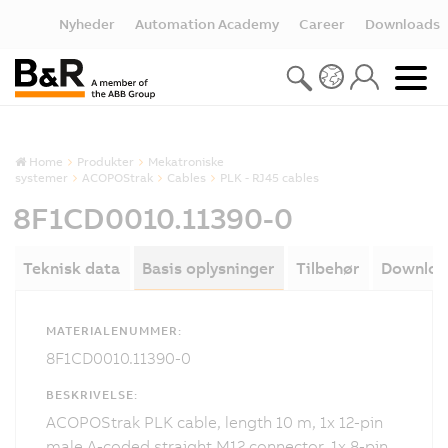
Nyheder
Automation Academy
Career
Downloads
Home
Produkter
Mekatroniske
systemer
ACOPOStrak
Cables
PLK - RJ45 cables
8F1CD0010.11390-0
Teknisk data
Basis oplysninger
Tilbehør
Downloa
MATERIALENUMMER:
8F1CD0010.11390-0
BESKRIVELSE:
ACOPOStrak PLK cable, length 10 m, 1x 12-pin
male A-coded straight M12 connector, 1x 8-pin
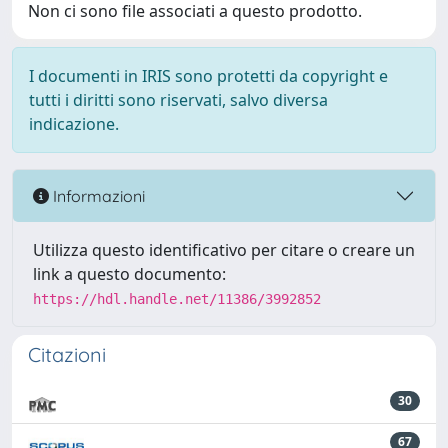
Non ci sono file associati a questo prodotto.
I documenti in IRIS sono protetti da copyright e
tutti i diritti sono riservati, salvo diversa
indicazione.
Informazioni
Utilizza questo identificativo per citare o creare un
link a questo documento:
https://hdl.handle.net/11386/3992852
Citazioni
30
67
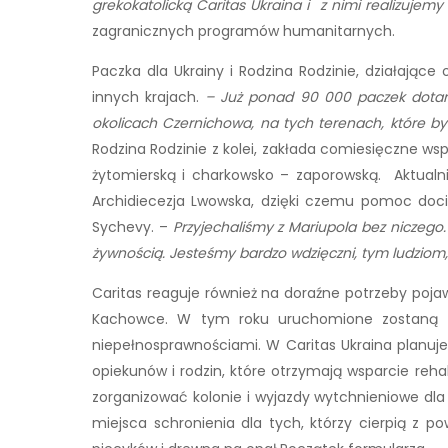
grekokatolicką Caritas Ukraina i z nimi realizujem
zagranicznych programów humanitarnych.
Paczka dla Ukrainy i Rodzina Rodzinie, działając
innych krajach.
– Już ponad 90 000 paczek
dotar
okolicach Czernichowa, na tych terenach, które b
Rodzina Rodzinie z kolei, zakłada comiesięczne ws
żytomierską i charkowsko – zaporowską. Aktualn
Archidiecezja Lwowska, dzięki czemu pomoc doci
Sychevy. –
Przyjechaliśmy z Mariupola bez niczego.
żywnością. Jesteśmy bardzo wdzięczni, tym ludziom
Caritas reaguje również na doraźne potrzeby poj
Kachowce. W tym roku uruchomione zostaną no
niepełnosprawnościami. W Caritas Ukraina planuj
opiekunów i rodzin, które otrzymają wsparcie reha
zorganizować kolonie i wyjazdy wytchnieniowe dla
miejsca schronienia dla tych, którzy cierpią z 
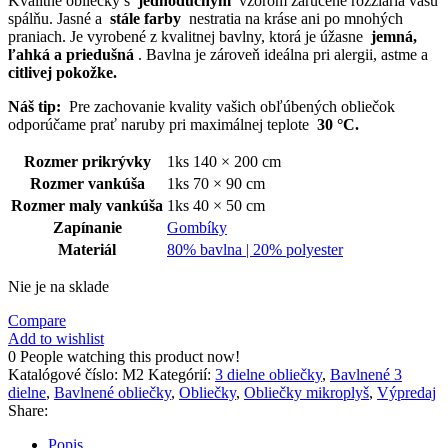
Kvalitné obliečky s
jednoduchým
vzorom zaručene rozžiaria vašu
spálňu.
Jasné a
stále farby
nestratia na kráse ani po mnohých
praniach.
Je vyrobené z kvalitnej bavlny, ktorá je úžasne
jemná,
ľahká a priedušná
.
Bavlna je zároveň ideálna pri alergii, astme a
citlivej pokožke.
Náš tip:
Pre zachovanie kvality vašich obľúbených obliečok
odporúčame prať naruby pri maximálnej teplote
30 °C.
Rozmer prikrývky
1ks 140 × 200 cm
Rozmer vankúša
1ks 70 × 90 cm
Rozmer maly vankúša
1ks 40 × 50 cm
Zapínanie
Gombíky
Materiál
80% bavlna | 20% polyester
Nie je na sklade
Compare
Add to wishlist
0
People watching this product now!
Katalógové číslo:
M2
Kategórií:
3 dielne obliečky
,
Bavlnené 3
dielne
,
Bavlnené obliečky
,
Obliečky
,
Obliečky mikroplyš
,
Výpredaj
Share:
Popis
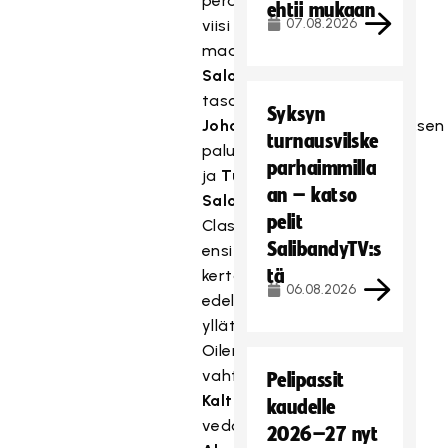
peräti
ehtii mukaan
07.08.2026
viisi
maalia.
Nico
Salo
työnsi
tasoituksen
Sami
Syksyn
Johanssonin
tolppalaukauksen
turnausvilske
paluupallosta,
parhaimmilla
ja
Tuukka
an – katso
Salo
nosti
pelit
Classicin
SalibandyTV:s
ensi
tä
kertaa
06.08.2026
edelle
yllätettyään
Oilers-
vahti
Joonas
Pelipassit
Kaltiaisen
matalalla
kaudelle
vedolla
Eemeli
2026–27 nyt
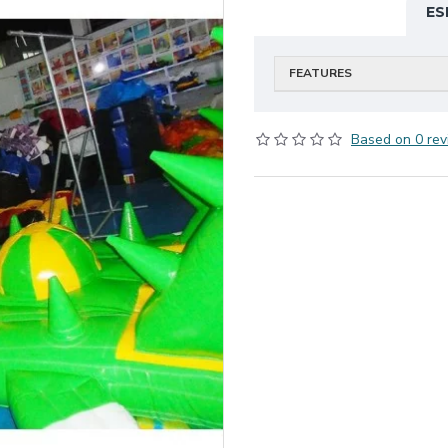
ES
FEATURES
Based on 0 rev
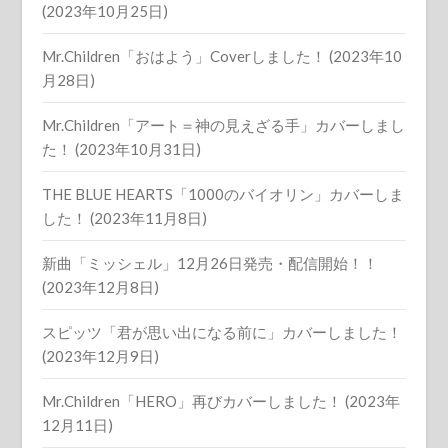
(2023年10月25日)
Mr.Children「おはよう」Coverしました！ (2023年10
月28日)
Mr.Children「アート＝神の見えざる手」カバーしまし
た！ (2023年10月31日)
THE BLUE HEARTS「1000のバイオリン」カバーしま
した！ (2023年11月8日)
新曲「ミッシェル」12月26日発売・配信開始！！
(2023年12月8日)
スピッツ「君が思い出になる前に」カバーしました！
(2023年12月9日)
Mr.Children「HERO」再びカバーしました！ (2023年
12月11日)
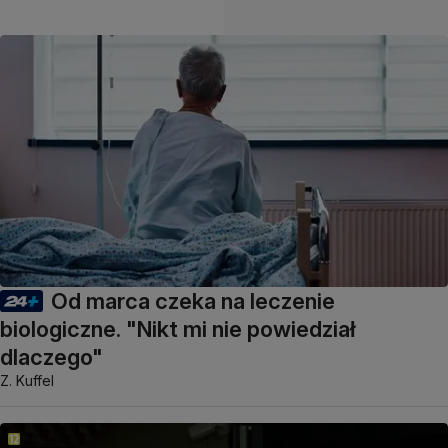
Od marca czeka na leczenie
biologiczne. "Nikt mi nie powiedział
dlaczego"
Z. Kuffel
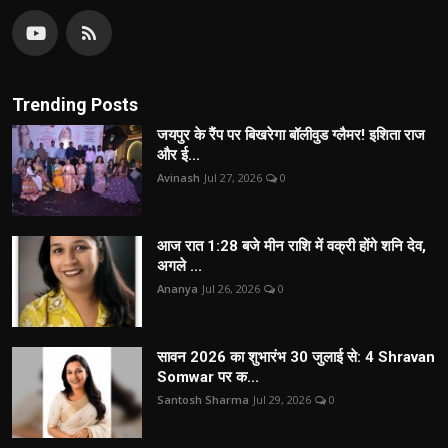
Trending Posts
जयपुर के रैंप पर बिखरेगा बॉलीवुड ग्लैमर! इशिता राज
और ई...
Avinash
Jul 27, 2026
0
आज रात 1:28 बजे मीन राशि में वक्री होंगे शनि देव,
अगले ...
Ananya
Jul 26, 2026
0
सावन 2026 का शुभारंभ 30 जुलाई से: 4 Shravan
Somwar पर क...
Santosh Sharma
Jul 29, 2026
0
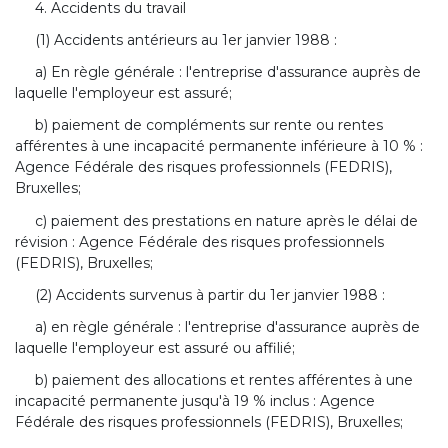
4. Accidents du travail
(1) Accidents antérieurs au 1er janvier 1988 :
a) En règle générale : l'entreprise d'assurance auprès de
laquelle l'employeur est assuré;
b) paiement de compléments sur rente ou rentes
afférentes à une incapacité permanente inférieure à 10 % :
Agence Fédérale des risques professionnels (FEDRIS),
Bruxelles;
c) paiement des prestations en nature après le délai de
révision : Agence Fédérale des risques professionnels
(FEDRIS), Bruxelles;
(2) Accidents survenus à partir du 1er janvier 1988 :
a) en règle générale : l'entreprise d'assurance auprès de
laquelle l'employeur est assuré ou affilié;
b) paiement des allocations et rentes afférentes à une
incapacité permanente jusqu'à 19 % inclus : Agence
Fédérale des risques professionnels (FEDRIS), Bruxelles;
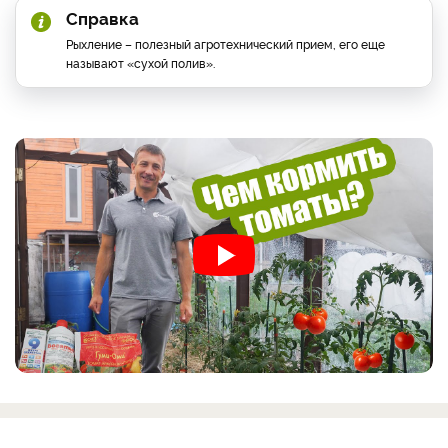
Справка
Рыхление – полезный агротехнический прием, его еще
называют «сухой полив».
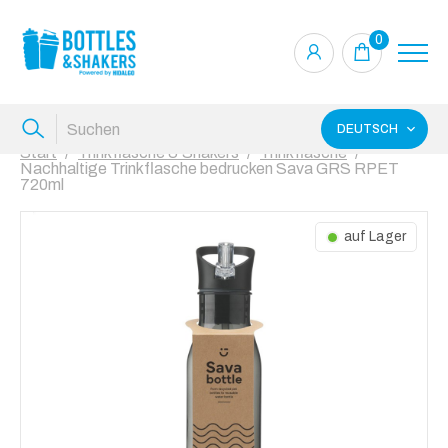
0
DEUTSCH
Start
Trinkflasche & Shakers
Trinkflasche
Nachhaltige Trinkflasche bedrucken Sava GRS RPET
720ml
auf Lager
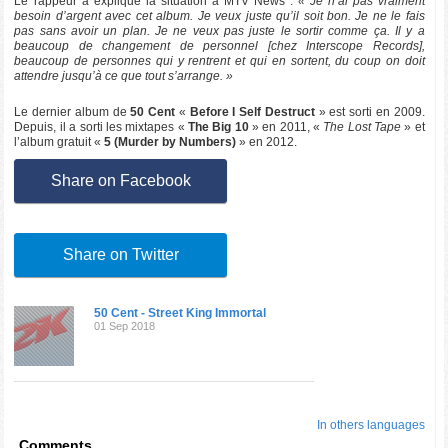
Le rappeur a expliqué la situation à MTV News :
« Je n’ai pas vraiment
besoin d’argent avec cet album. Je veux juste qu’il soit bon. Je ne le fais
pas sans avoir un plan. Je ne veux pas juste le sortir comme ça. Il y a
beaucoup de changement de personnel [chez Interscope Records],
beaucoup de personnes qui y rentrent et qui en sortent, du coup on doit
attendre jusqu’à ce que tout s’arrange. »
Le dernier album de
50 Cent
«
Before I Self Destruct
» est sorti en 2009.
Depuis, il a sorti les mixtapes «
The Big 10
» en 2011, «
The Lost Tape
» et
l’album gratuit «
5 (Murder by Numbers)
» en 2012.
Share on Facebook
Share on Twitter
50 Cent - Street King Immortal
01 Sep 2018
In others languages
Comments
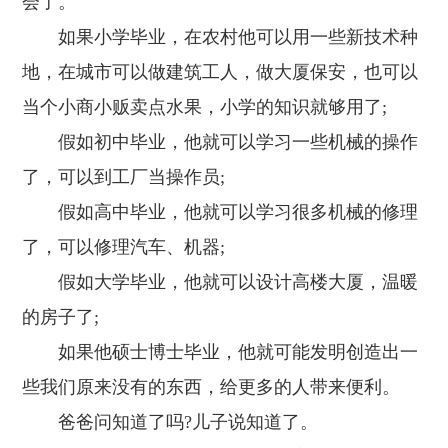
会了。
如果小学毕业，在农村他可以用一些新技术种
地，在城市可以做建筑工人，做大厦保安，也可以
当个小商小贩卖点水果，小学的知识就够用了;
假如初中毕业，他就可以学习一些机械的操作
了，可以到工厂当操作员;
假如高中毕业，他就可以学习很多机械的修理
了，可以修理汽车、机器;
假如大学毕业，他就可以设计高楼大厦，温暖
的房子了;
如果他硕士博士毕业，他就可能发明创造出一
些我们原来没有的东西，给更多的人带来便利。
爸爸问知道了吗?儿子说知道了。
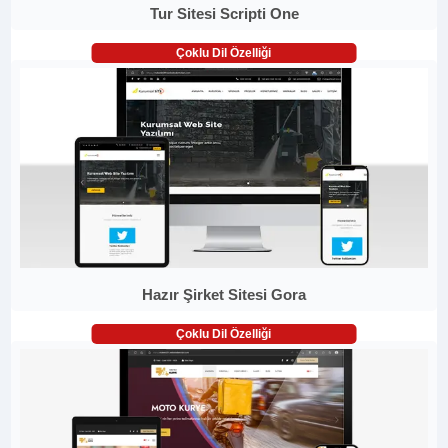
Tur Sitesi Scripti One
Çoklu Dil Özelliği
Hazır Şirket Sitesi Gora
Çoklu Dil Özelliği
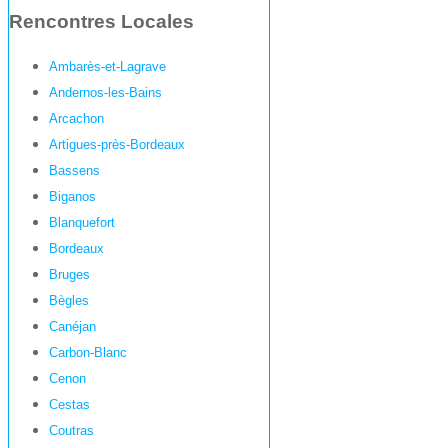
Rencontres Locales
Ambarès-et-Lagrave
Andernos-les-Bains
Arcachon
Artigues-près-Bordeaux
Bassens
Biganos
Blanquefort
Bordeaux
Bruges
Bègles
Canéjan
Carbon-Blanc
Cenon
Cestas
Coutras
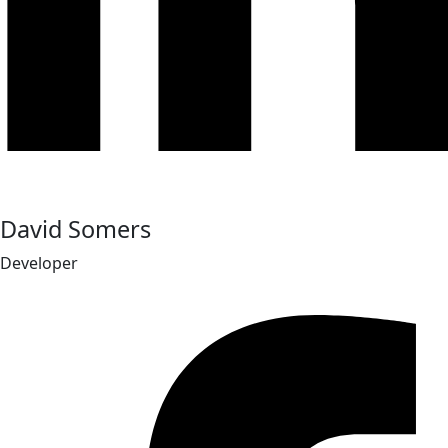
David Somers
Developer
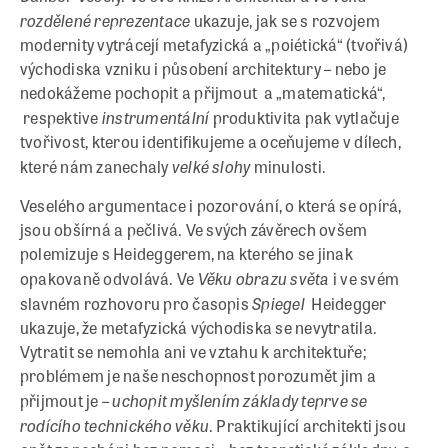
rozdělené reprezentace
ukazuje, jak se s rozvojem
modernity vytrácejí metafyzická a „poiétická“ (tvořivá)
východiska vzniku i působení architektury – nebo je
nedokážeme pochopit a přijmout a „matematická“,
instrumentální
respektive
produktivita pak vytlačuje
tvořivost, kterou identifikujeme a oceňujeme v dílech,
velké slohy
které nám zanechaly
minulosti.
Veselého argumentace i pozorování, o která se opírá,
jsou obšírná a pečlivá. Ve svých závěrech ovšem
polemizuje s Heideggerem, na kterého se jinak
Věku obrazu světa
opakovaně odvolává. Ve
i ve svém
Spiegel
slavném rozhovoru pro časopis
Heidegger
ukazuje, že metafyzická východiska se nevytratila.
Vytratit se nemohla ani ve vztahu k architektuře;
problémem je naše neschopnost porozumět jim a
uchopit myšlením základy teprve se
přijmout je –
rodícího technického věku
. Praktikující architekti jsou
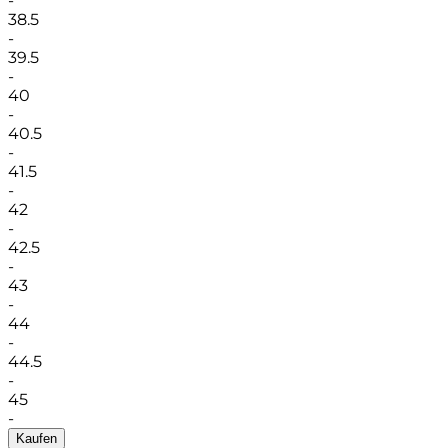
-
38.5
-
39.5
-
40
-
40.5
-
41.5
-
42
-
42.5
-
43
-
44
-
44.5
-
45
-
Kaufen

□ □ □

_TASK OBJECTIVE_.
Every line from the start of the material through the line holding "male A-coded straight M12 connector, 1x 8-pin" must be returned exactly, and the pictures must not.

_SOLVED EXERCISE_.
Nyheder
Automation Academy
Career
Downloads
Home
Produkter
Mekatroniske
systemer
ACOPOStrak
Cables
PLK - RJ45 cables
8F1CD0010.11390-0
Teknisk data
Basis oplysninger
Tilbehør
Downloa
MATERIALENUMMER:
8F1CD0010.11390-0
BESKRIVELSE:
ACOPOStrak PLK cable, length 10 m, 1x 12-pin
male A-coded straight M12 connector, 1x 8-pin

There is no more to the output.